Daniel 6:10 tells us that he prayed three times a day. Daniel was a man of prayer and you can be sure that every time he prayed he was asking God for mercy and wisdom.
It’s important to realize that Daniel did not only seek for mercy and wisdom in prayer. He was also a man who prayed with a spirit of worship and adoration. His prayer of praise in vv.20-23 shows that in prayer Daniel did not only make petitions and requests, but he sought fellowship with and experience of God’s presence. It is not ‘petition’ but adoration that makes a person into the kind of greathearted courageous person that Daniel shows himself to be before the king.
What must we do to pull it off ourselves? How do you actually live with distinctiveness? How do we become people like this?
The answer is found in Nebuchadnezzar’s dream. The important thing to understand is what the head of Nebuchadnezzar’s statue represents.
Daniel 2:36 “This was the dream, and now we will interpret it to the king. 37 You, O king, are the king of kings. The God of heaven has given you dominion and power and might and glory; 38 in your hands he has placed mankind and the beasts of the field and the birds of the air. Wherever they live, he has made you ruler over them all. You are that head of gold.
So the gold head is Nebuchadnezzar. The point of the gold is to say that this kingdom of the world is considered a dazzling and awesome kingdom. It’s attractive and powerful. It’s where dreams can come true and life can be lived to the fullest. That is some of what the symbolism of the gold points to.
But notice what the feet are made of.
Daniel 2:32 The head of the statue was made of pure gold, its chest and arms of silver, its belly and thighs of bronze, 33 its legs of iron, its feet partly of iron and partly of baked clay.
Question: What does this tell us? The very foundation of this dazzling kingdom of man is
weak and fragile. It has no lasting or abiding quality. It will crumble and fall. It’s just a
matter of time.
But notice what we learn in verse 34.
Daniel 2:34 While you were watching, a rock was cut out, but not by human hands. It struck the statue on its feet of iron and clay and smashed them.
Verses 44-45 tell us more about this cut out rock.

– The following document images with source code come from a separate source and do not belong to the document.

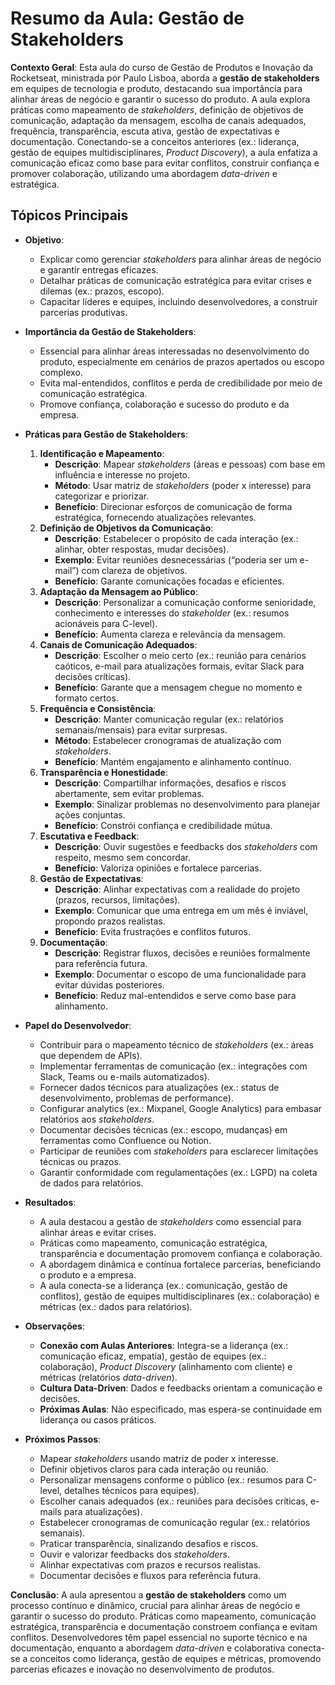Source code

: # Resumo da Aula: Gestão de Stakeholders

**Contexto Geral**: Esta aula do curso de Gestão de Produtos e Inovação da Rocketseat, ministrada por Paulo Lisboa, aborda a **gestão de stakeholders** em equipes de tecnologia e produto, destacando sua importância para alinhar áreas de negócio e garantir o sucesso do produto. A aula explora práticas como mapeamento de *stakeholders*, definição de objetivos de comunicação, adaptação da mensagem, escolha de canais adequados, frequência, transparência, escuta ativa, gestão de expectativas e documentação. Conectando-se a conceitos anteriores (ex.: liderança, gestão de equipes multidisciplinares, *Product Discovery*), a aula enfatiza a comunicação eficaz como base para evitar conflitos, construir confiança e promover colaboração, utilizando uma abordagem *data-driven* e estratégica.

## Tópicos Principais

- **Objetivo**:
  - Explicar como gerenciar *stakeholders* para alinhar áreas de negócio e garantir entregas eficazes.
  - Detalhar práticas de comunicação estratégica para evitar crises e dilemas (ex.: prazos, escopo).
  - Capacitar líderes e equipes, incluindo desenvolvedores, a construir parcerias produtivas.

- **Importância da Gestão de Stakeholders**:
  - Essencial para alinhar áreas interessadas no desenvolvimento do produto, especialmente em cenários de prazos apertados ou escopo complexo.
  - Evita mal-entendidos, conflitos e perda de credibilidade por meio de comunicação estratégica.
  - Promove confiança, colaboração e sucesso do produto e da empresa.

- **Práticas para Gestão de Stakeholders**:
  1. **Identificação e Mapeamento**:
     - **Descrição**: Mapear *stakeholders* (áreas e pessoas) com base em influência e interesse no projeto.
     - **Método**: Usar matriz de *stakeholders* (poder x interesse) para categorizar e priorizar.
     - **Benefício**: Direcionar esforços de comunicação de forma estratégica, fornecendo atualizações relevantes.
  2. **Definição de Objetivos da Comunicação**:
     - **Descrição**: Estabelecer o propósito de cada interação (ex.: alinhar, obter respostas, mudar decisões).
     - **Exemplo**: Evitar reuniões desnecessárias (“poderia ser um e-mail”) com clareza de objetivos.
     - **Benefício**: Garante comunicações focadas e eficientes.
  3. **Adaptação da Mensagem ao Público**:
     - **Descrição**: Personalizar a comunicação conforme senioridade, conhecimento e interesses do *stakeholder* (ex.: resumos acionáveis para C-level).
     - **Benefício**: Aumenta clareza e relevância da mensagem.
  4. **Canais de Comunicação Adequados**:
     - **Descrição**: Escolher o meio certo (ex.: reunião para cenários caóticos, e-mail para atualizações formais, evitar Slack para decisões críticas).
     - **Benefício**: Garante que a mensagem chegue no momento e formato certos.
  5. **Frequência e Consistência**:
     - **Descrição**: Manter comunicação regular (ex.: relatórios semanais/mensais) para evitar surpresas.
     - **Método**: Estabelecer cronogramas de atualização com *stakeholders*.
     - **Benefício**: Mantém engajamento e alinhamento contínuo.
  6. **Transparência e Honestidade**:
     - **Descrição**: Compartilhar informações, desafios e riscos abertamente, sem evitar problemas.
     - **Exemplo**: Sinalizar problemas no desenvolvimento para planejar ações conjuntas.
     - **Benefício**: Constrói confiança e credibilidade mútua.
  7. **Escutativa e Feedback**:
     - **Descrição**: Ouvir sugestões e feedbacks dos *stakeholders* com respeito, mesmo sem concordar.
     - **Benefício**: Valoriza opiniões e fortalece parcerias.
  8. **Gestão de Expectativas**:
     - **Descrição**: Alinhar expectativas com a realidade do projeto (prazos, recursos, limitações).
     - **Exemplo**: Comunicar que uma entrega em um mês é inviável, propondo prazos realistas.
     - **Benefício**: Evita frustrações e conflitos futuros.
  9. **Documentação**:
     - **Descrição**: Registrar fluxos, decisões e reuniões formalmente para referência futura.
     - **Exemplo**: Documentar o escopo de uma funcionalidade para evitar dúvidas posteriores.
     - **Benefício**: Reduz mal-entendidos e serve como base para alinhamento.

- **Papel do Desenvolvedor**:
  - Contribuir para o mapeamento técnico de *stakeholders* (ex.: áreas que dependem de APIs).
  - Implementar ferramentas de comunicação (ex.: integrações com Slack, Teams ou e-mails automatizados).
  - Fornecer dados técnicos para atualizações (ex.: status de desenvolvimento, problemas de performance).
  - Configurar analytics (ex.: Mixpanel, Google Analytics) para embasar relatórios aos *stakeholders*.
  - Documentar decisões técnicas (ex.: escopo, mudanças) em ferramentas como Confluence ou Notion.
  - Participar de reuniões com *stakeholders* para esclarecer limitações técnicas ou prazos.
  - Garantir conformidade com regulamentações (ex.: LGPD) na coleta de dados para relatórios.

- **Resultados**:
  - A aula destacou a gestão de *stakeholders* como essencial para alinhar áreas e evitar crises.
  - Práticas como mapeamento, comunicação estratégica, transparência e documentação promovem confiança e colaboração.
  - A abordagem dinâmica e contínua fortalece parcerias, beneficiando o produto e a empresa.
  - A aula conecta-se a liderança (ex.: comunicação, gestão de conflitos), gestão de equipes multidisciplinares (ex.: colaboração) e métricas (ex.: dados para relatórios).

- **Observações**:
  - **Conexão com Aulas Anteriores**: Integra-se a liderança (ex.: comunicação eficaz, empatia), gestão de equipes (ex.: colaboração), *Product Discovery* (alinhamento com cliente) e métricas (relatórios *data-driven*).
  - **Cultura Data-Driven**: Dados e feedbacks orientam a comunicação e decisões.
  - **Próximas Aulas**: Não especificado, mas espera-se continuidade em liderança ou casos práticos.

- **Próximos Passos**:
  - Mapear *stakeholders* usando matriz de poder x interesse.
  - Definir objetivos claros para cada interação ou reunião.
  - Personalizar mensagens conforme o público (ex.: resumos para C-level, detalhes técnicos para equipes).
  - Escolher canais adequados (ex.: reuniões para decisões críticas, e-mails para atualizações).
  - Estabelecer cronogramas de comunicação regular (ex.: relatórios semanais).
  - Praticar transparência, sinalizando desafios e riscos.
  - Ouvir e valorizar feedbacks dos *stakeholders*.
  - Alinhar expectativas com prazos e recursos realistas.
  - Documentar decisões e fluxos para referência futura.

**Conclusão**: A aula apresentou a **gestão de stakeholders** como um processo contínuo e dinâmico, crucial para alinhar áreas de negócio e garantir o sucesso do produto. Práticas como mapeamento, comunicação estratégica, transparência e documentação constroem confiança e evitam conflitos. Desenvolvedores têm papel essencial no suporte técnico e na documentação, enquanto a abordagem *data-driven* e colaborativa conecta-se a conceitos como liderança, gestão de equipes e métricas, promovendo parcerias eficazes e inovação no desenvolvimento de produtos.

Daniel 2:44 “In the time of those kings, the God of heaven will set up a kingdom that will never be destroyed, nor will it be left to another people. It will crush all those kingdoms and bring them to an end, but it will itself endure forever. 45 This is the meaning of the vision of the rock cut out of a mountain, but not by human hands– a rock that broke the iron, the bronze, the clay, the silver and the gold to pieces. “The great God has shown the king what will take place in the future. The dream is true and the interpretation is trustworthy.”
Notice that . . .
This stone is “cut out, not by human hands” (v.34). This is in complete contrast to the statue, which is a work of the greatest human art, skill, and craftsman ship.
Stone is the least valuable of all the substances. So the kingdom of God is considered (by the world’s standards) to be something small and insignificant.
In actuality, the kingdom of God is eternal and unconquerable.
But here is the most significant thing we must recognize:
Matthew 21:42 Jesus said to them, “Have you never read in the Scriptures: “‘The stone the builders rejected has become the capstone; the Lord has done this, and it is marvelous in our eyes’? 43 “Therefore I tell you that the kingdom of God will be taken away from you and given to a people who will produce its fruit. 44 He who falls on this stone will be broken to pieces, but he on whom it falls will be crushed.”
Jesus is the stone that (1) the kingdom of God is built upon, and (2) crushes the kingdoms of this earth.
If we are to live with kingdom distinctiveness, we must daily remember that there is no salvation to be found in the world—no lasting identity, no lasting satisfaction, no wholeness.
These things are only found in Jesus.